The couple came to their life’s work by way of family — it was Itzik’s father, an eighth-generation Jerusalemite raised in the Old City, who first opened Kadosh in 1967 as a bakery specializing in central European pastries, even though he himself knew very little about cream puffs. When Keren and Itzik took over about 14 years ago, they hadn’t had a chance to learn everything from Itzik’s ailing father, and were left with dozens of recipes that said little more than “800 eggs” and “800 kilos of flour.”

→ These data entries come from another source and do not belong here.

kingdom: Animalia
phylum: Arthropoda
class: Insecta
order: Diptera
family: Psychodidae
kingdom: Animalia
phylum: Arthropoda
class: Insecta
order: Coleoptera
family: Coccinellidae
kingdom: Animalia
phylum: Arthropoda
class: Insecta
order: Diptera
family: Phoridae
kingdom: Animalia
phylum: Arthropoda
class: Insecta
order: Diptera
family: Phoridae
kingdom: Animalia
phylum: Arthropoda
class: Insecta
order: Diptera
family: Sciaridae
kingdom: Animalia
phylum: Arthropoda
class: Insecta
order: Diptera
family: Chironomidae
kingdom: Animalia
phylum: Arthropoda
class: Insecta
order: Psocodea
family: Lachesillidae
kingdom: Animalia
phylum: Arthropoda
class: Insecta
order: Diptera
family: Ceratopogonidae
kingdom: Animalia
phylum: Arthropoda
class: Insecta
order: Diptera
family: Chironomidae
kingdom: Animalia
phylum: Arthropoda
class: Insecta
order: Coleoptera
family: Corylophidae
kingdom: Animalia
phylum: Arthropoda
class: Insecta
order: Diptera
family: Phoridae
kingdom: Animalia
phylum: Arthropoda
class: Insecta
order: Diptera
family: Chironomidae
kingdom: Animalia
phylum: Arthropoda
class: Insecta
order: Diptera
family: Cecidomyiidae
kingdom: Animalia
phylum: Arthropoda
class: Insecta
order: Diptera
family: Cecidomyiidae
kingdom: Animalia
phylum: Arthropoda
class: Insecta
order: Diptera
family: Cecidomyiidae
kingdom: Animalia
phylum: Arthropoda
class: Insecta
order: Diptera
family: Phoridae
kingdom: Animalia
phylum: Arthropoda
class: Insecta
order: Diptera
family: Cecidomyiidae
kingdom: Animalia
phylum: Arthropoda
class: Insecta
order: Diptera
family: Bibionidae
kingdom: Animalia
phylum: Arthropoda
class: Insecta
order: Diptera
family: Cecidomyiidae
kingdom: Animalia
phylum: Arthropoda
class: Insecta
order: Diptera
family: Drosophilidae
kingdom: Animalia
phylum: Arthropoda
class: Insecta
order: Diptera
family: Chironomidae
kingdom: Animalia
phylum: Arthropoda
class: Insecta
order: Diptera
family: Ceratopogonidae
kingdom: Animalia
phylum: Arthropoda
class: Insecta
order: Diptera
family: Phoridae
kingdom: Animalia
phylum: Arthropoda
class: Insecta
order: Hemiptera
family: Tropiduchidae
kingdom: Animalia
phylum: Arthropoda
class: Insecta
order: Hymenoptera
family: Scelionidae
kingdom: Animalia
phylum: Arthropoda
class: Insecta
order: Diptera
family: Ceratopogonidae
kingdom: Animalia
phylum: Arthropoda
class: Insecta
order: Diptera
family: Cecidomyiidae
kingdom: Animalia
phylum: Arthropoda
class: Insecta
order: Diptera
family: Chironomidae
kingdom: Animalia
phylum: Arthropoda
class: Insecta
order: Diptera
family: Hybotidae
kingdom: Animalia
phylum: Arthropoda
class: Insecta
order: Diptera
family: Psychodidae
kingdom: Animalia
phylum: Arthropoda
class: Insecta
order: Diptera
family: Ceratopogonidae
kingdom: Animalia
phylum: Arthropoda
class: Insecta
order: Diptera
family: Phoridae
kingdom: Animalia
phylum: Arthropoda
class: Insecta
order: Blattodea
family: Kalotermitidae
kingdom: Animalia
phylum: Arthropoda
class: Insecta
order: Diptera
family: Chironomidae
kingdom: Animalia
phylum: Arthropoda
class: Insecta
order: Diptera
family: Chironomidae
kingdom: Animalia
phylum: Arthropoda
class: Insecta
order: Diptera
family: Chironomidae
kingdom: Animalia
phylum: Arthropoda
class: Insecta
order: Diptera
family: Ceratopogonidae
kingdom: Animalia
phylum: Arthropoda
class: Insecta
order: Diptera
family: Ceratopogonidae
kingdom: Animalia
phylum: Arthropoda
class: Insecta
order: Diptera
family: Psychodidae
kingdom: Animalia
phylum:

“It was a puzzle,” said Keren Kadosh, but they broached it together and slowly learned the ropes, liking the challenges that the work brought them. They eventually took workshops in Europe, and spent hours deciphering the original recipes and figuring out their own specialities.
“I don’t write anything down,” said Keren Kadosh, “but Itzik is very orderly. I bake the way I cook, a little of this, and a little of that.”
When a fabric store closed next door, they expanded Kadosh, and found that their customers — a dedicated bunch, for the most part — drove their menu, whether with demands for Keren’s handmade pasta or butter-rich pastries.
“We didn’t expect how crazy it would get,” she said, looking around the space, which is packed, as always. “It’s always full, and we don’t decide what happens here, the customers do it.”
They enjoy what they do, and can’t imagine opening another branch, given the kind of dedication and hours necessary to complete their workday. With four sons, age 13 and down, the menu at home is usually meat, said Keren Kadosh, although Shabbat morning breakfast always includes crunchy nut and cinnamon babkas, cream puffs, a fruit tart and some kind of chocolate cake.
“We can’t live without our cake,” she said.
For now, the Kadoshes are pleased with their process of pursuing perfection, as Kadosh said, “I’d rather that it’s the best it can be.”
And for those come to buy their sufganiyot on Hanukkah, said Keren, they should come and buy a bunch “and take bites. Because there will be so many to choose from.”
Kadosh sufganiyot range in price from NIS 7 for jelly and NIS 8 for caramel-filled doughnuts to NIS 16 for the crofin and other speciality doughnuts. Kadosh, 6 Shlomzion Hamalka Street, Jerusalem, open 7 a.m.-11:30 p.m.